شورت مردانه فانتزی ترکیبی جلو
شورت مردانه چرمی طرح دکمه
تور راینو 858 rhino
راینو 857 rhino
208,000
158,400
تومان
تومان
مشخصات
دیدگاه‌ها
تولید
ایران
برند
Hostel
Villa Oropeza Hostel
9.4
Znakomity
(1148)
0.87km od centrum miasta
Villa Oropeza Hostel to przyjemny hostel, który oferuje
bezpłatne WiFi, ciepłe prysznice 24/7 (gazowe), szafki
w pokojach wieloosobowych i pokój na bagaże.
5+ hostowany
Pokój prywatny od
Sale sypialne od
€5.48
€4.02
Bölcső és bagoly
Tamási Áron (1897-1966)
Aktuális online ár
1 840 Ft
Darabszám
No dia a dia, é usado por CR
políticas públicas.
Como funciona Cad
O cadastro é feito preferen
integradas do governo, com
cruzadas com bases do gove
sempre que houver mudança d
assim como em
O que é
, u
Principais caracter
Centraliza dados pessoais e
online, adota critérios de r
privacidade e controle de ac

□ □ □ □

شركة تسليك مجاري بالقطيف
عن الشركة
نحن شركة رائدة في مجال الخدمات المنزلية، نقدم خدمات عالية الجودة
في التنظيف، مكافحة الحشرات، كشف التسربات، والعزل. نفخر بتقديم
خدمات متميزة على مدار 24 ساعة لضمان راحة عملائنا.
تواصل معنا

□ □ □ □

• **Description of the task**
Look through the entries above and report each line where the string "مردانه" occurs.

• **Your solution**
شورت مردانه فانتزی ترکیبی جلو
شورت مردانه چرمی طرح دکمه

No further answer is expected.